A sign of hope
Damaged but not destroyed: How “The Sphere” by Germany’s Fritz Koenig survived the 11 September attacks.
The artwork “Große Kugelkaryatide NY” by the German sculptor Fritz Koenig will be showcased at not just one but two exhibitions in the coming days: “The Way We Remember” at Columbia University’s Wallach Art Gallery (10.9.–14.11.2021) and “9/11 und die Koenig Kugel” at KOENIGmuseum Landshut (11.9.–11.2.2022). Kugelkaryatide (spherical caryatid) and Koenig Kugel (Koenig sphere) are names that won’t mean a lot to most New Yorkers. On the other hand, many will be familiar with “The Sphere”, which has long been one of the city’s landmarks on the Hudson River.
How did “The Sphere” come about?
When drawing up his plans for the World Trade Centre in the 1960s, the architect Minoru Yamasaki picked Fritz Koenig’s design for the spherical caryatid. It was intended to symbolise “world peace through trade”. Koenig worked on the monumental work from 1967 to 1971, and it was finally shipped from Germany to the USA. Enthroned above a fountain and surrounded by the towers of the WTC, the sculpture became a popular meeting place in New York.
Who created the sculpture?
Fritz Koenig (1924–2017) was one of the leading German sculptors of the twentieth century. Although “The Sphere” is his main work, he also designed a number of monuments, including at the former Mauthausen concentration camp and for the victims of the terrorist attack at the 1972 Olympic Games in Munich. Talking about “The Sphere” at an advanced age in 2012, Koenig said: “This sphere is a part of me.”

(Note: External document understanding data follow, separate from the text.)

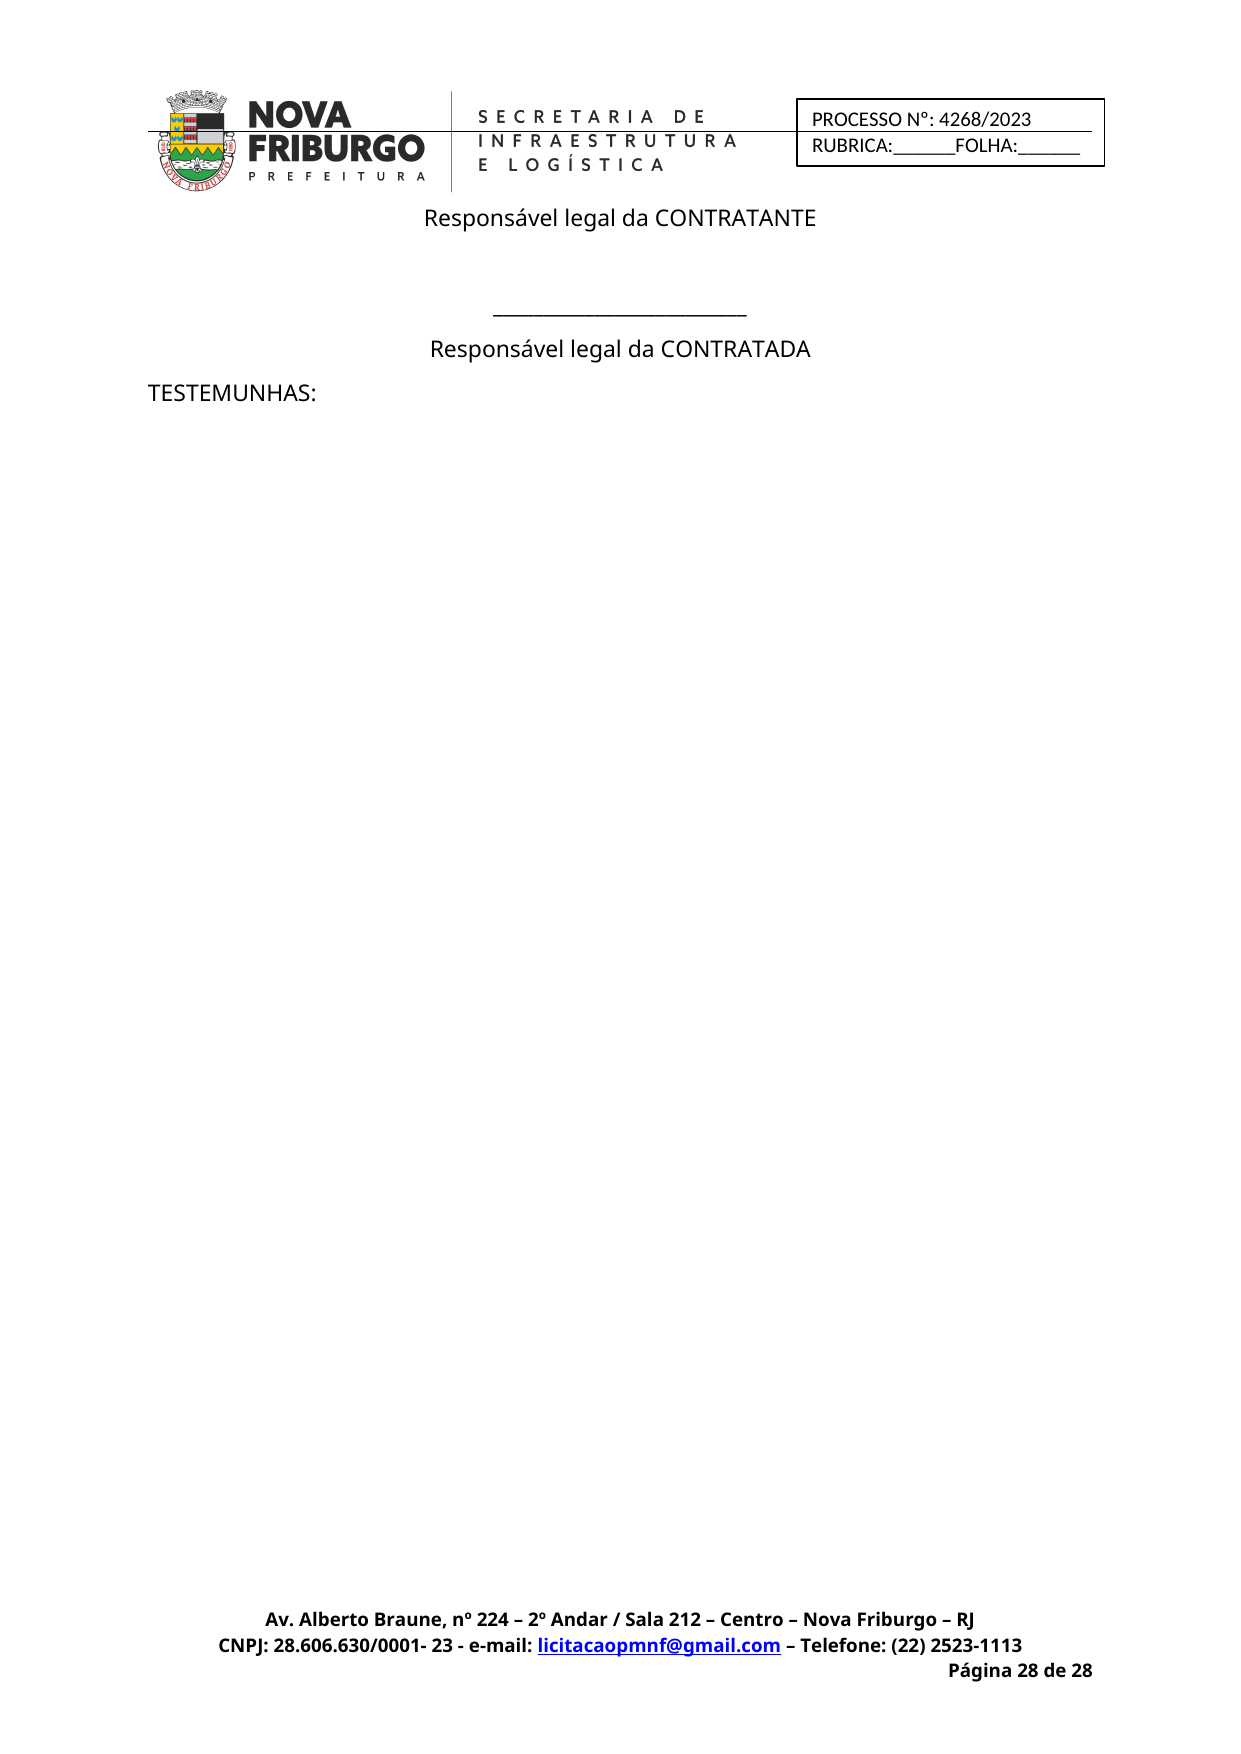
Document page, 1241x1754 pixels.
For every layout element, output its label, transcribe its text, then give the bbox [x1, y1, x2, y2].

picture [135, 67, 766, 202]
text Responsável legal da CONTRATADA [148, 333, 1092, 364]
text Responsável legal da CONTRATANTE [148, 138, 1092, 233]
text _________________________ [148, 289, 1092, 320]
text TESTEMUNHAS: [148, 377, 1092, 408]
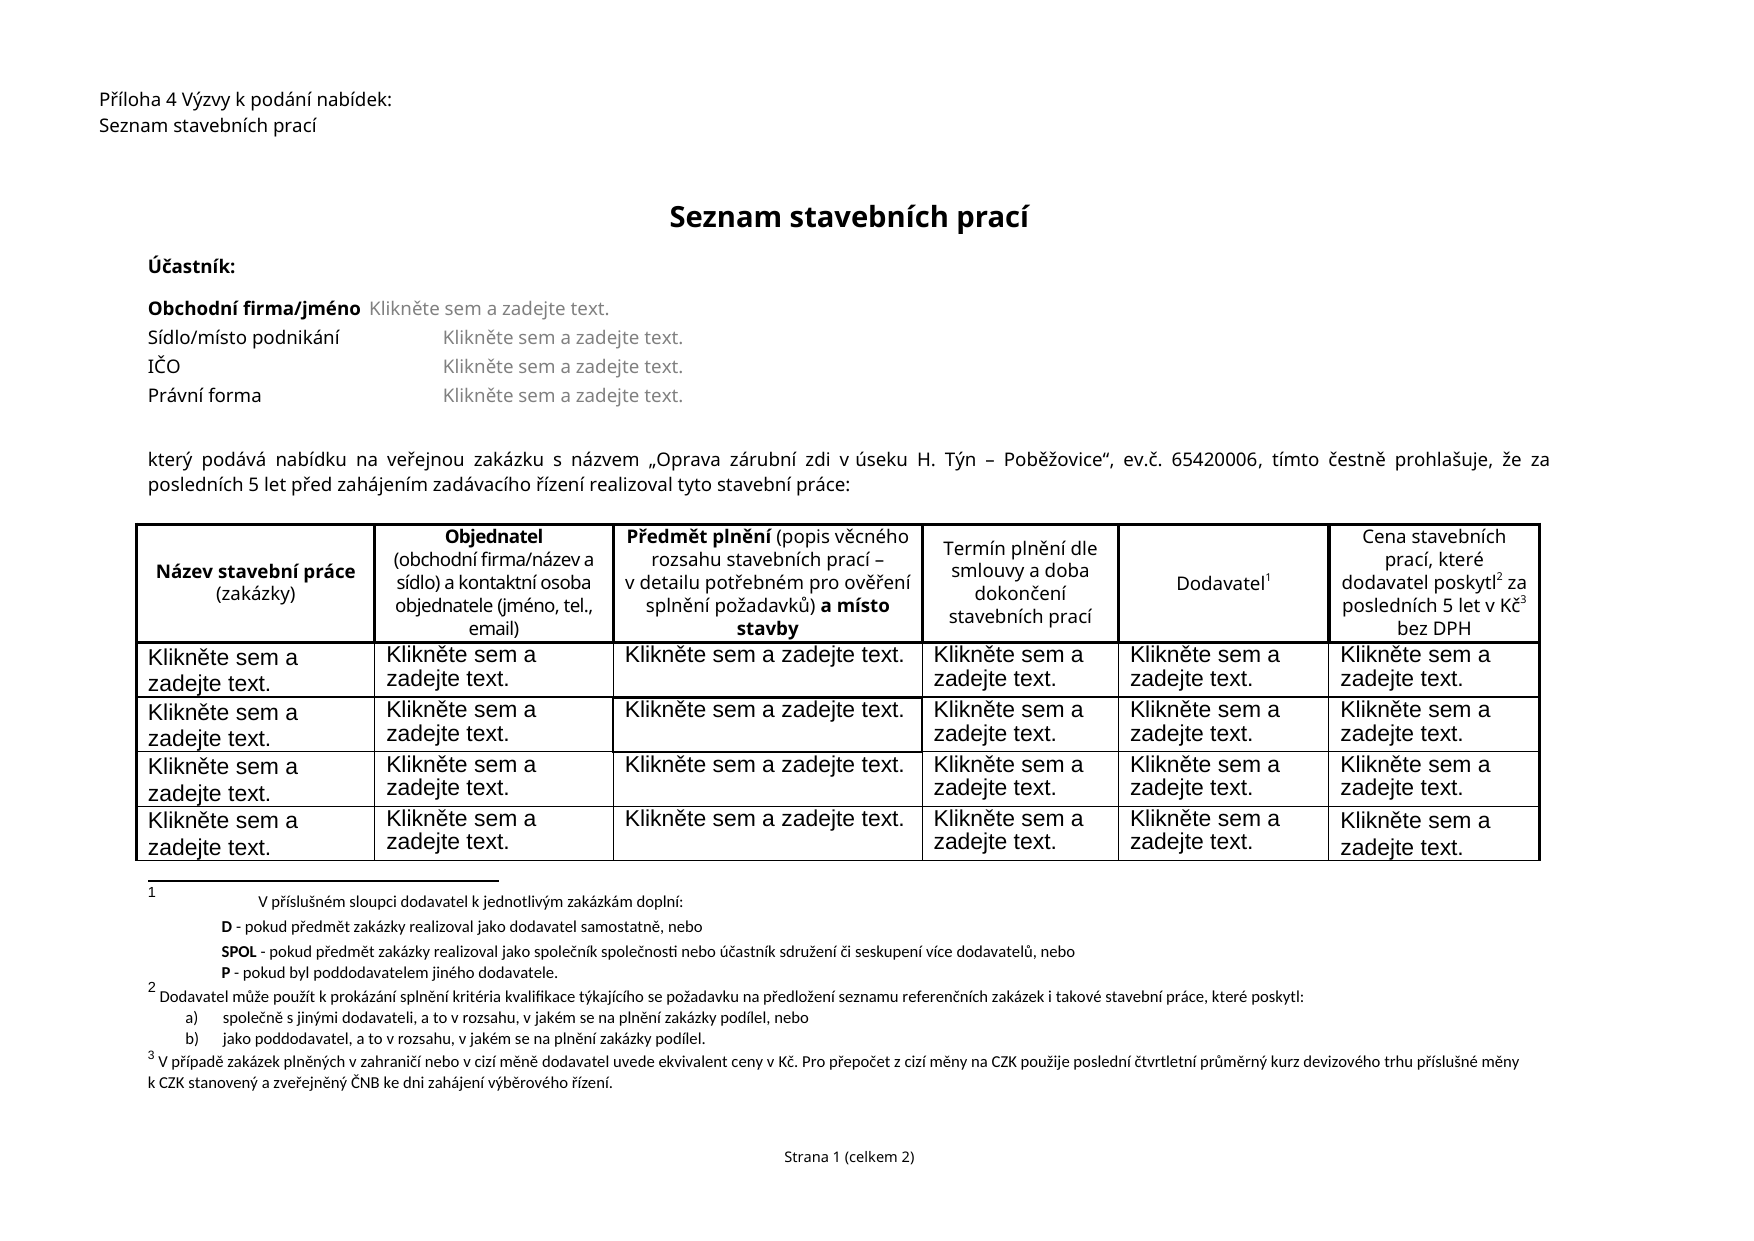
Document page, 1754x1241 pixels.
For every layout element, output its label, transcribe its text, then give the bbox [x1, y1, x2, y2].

table_header Dodavatel [1120, 526, 1327, 641]
table_header Termín plnění dle smlouvy a doba dokončení stavebních prací [924, 526, 1117, 641]
text Právní forma [148, 379, 1551, 408]
table_header Objednatel (obchodní firma/název a sídlo) a kontaktní osoba objednatele (jméno, tel., email) [376, 526, 612, 641]
table_header Předmět plnění (popis věcného rozsahu stavebních prací – v detailu potřebném pro ověření splnění požadavků) a místo stavby [615, 526, 921, 641]
text Účastník: [148, 249, 1551, 279]
text Sídlo/místo podnikání [148, 321, 1551, 350]
text IČO [148, 350, 1551, 379]
text Obchodní firma/jméno [148, 292, 1551, 321]
table_header Název stavební práce (zakázky) [138, 526, 373, 641]
table_header Cena stavebních prací, které dodavatel poskytl za posledních 5 let v Kč bez DPH [1331, 526, 1538, 641]
text který podává nabídku na veřejnou zakázku s názvem „Oprava zárubní zdi v úseku H. Týn – Poběžovice“, ev.č. 65420006, tímto čestně prohlašuje, že za posledních 5 let před zahájením zadávacího řízení realizoval tyto stavební práce: [148, 446, 1551, 497]
title Seznam stavebních prací [148, 196, 1551, 236]
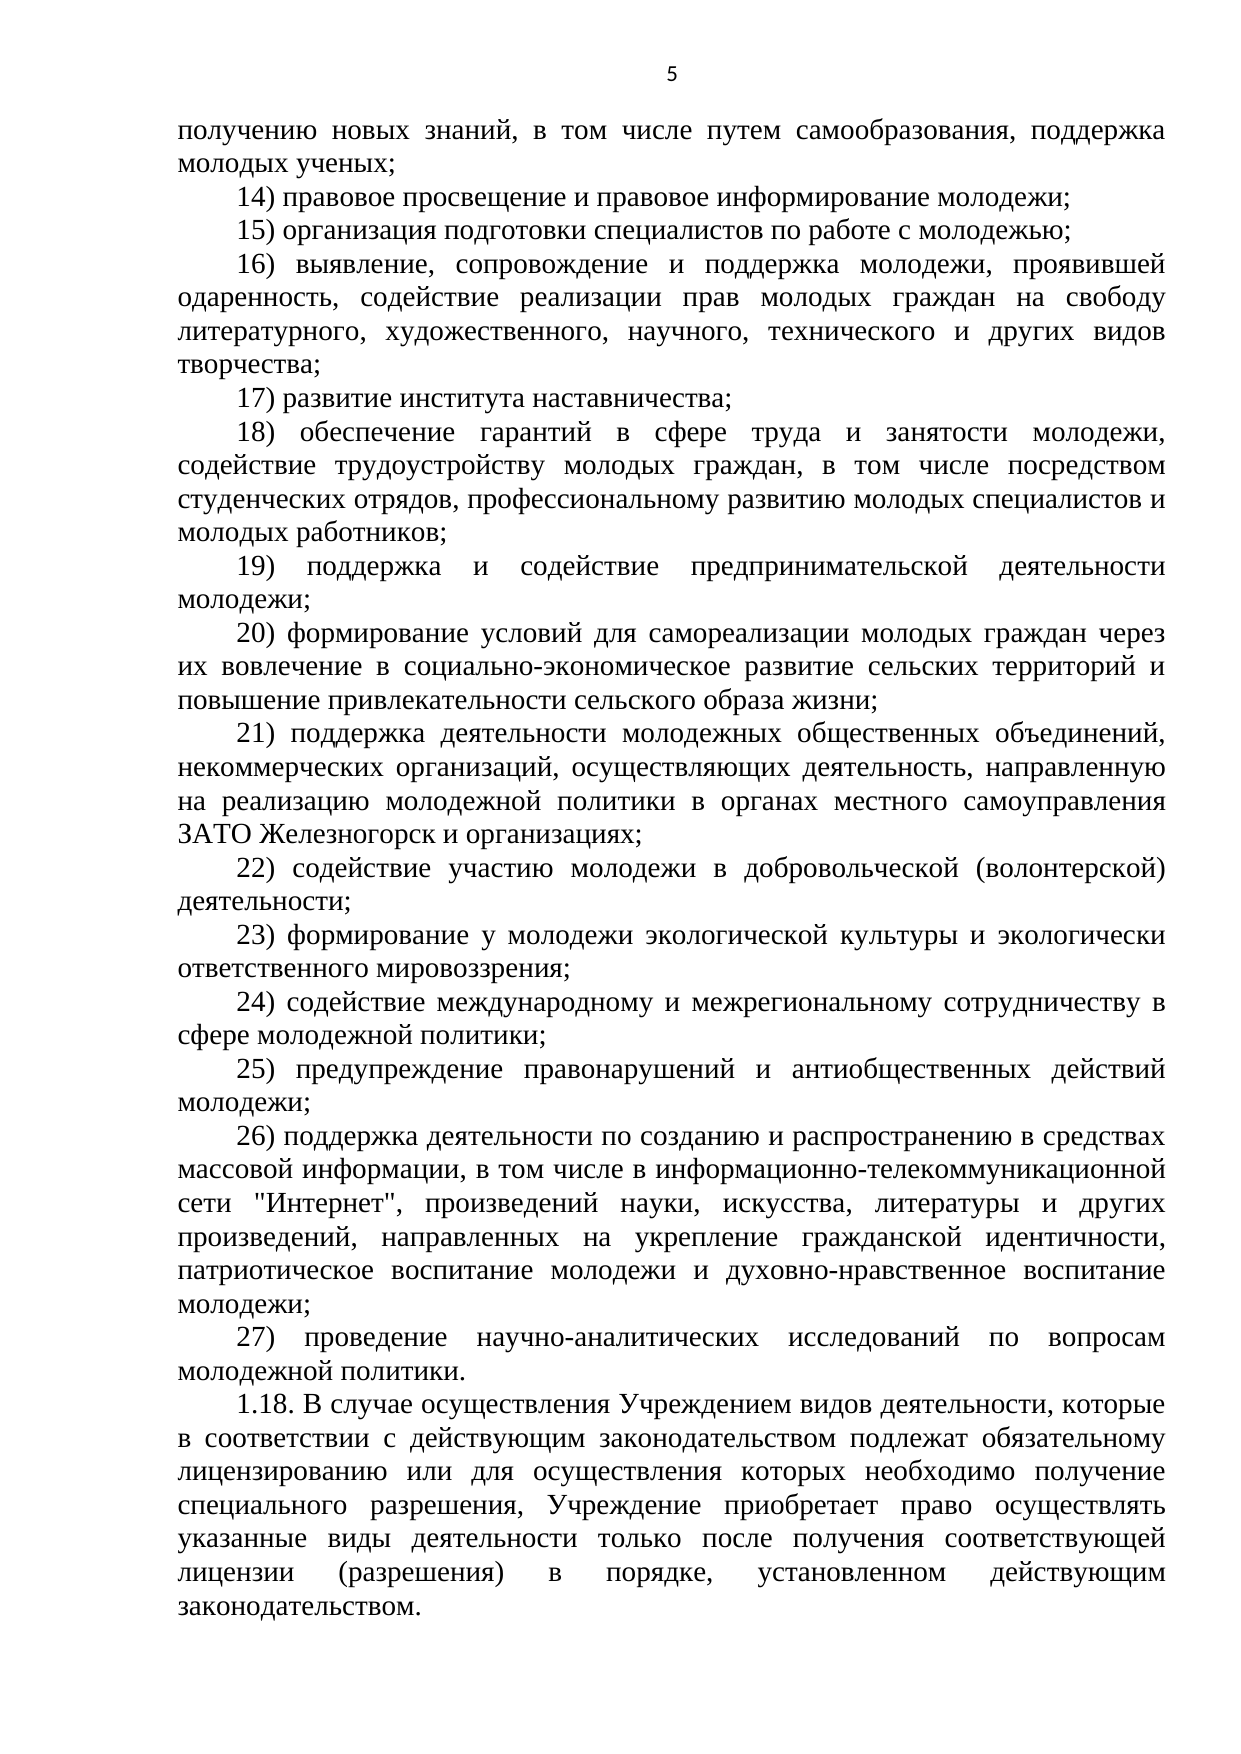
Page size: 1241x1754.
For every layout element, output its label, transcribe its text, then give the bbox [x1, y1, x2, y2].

text 23) формирование у молодежи экологической культуры и экологически ответственного мировоззрения; [177, 917, 1167, 984]
text 16) выявление, сопровождение и поддержка молодежи, проявившей одаренность, содействие реализации прав молодых граждан на свободу литературного, художественного, научного, технического и других видов творчества; [177, 246, 1167, 380]
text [177, 112, 1167, 179]
text 15) организация подготовки специалистов по работе с молодежью; [177, 212, 1167, 246]
text 24) содействие международному и межрегиональному сотрудничеству в сфере молодежной политики; [177, 984, 1167, 1051]
text 19) поддержка и содействие предпринимательской деятельности молодежи; [177, 548, 1167, 615]
text 14) правовое просвещение и правовое информирование молодежи; [177, 179, 1167, 212]
text 27) проведение научно-аналитических исследований по вопросам молодежной политики. [177, 1319, 1167, 1386]
text 21) поддержка деятельности молодежных общественных объединений, некоммерческих организаций, осуществляющих деятельность, направленную на реализацию молодежной политики в органах местного самоуправления ЗАТО Железногорск и организациях; [177, 716, 1167, 850]
text 1.18. В случае осуществления Учреждением видов деятельности, которые в соответствии с действующим законодательством подлежат обязательному лицензированию или для осуществления которых необходимо получение специального разрешения, Учреждение приобретает право осуществлять указанные виды деятельности только после получения соответствующей лицензии (разрешения) в порядке, установленном действующим законодательством. [177, 1386, 1167, 1621]
text 17) развитие института наставничества; [177, 380, 1167, 414]
text 20) формирование условий для самореализации молодых граждан через их вовлечение в социально-экономическое развитие сельских территорий и повышение привлекательности сельского образа жизни; [177, 615, 1167, 716]
text 26) поддержка деятельности по созданию и распространению в средствах массовой информации, в том числе в информационно-телекоммуникационной сети "Интернет", произведений науки, искусства, литературы и других произведений, направленных на укрепление гражданской идентичности, патриотическое воспитание молодежи и духовно-нравственное воспитание молодежи; [177, 1118, 1167, 1319]
text 22) содействие участию молодежи в добровольческой (волонтерской) деятельности; [177, 850, 1167, 917]
text 18) обеспечение гарантий в сфере труда и занятости молодежи, содействие трудоустройству молодых граждан, в том числе посредством студенческих отрядов, профессиональному развитию молодых специалистов и молодых работников; [177, 414, 1167, 548]
text 25) предупреждение правонарушений и антиобщественных действий молодежи; [177, 1051, 1167, 1118]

What happened to “The Sphere” after 11 September 2001?
“The Sphere“ was recovered from the rubble of the collapsed Twin Towers, the only one of the sculptures from the World Trade Center plaza to be saved. Damaged but not destroyed, the artwork became a “symbol of human resilience in times of extreme tragedy and suffering”, believes Holger A. Klein, an art history professor at Columbia University. On 11 March 2002, six months after the terrorist attacks of 11 September, New York celebrated when the sculpture – which had intentionally not had every sign of damage repaired – was erected in Battery Park close to its former location.
What happened to “The Sphere” next?
After some lengthy discussions, “The Sphere” was returned to its original site in 2017, and now stands in Liberty Park in front of the One World Trade Center. Among those who campaigned for this to happen was Michael Burke, the brother of William F. Burke Jr., a firefighter who died in the attacks. Another was Alice Greenwald, director of the 9/11 Memorial. She says: “The Sphere still bears the scars of the violence that it survived, and as such serves as a touching and poetic addition to the Memorial”.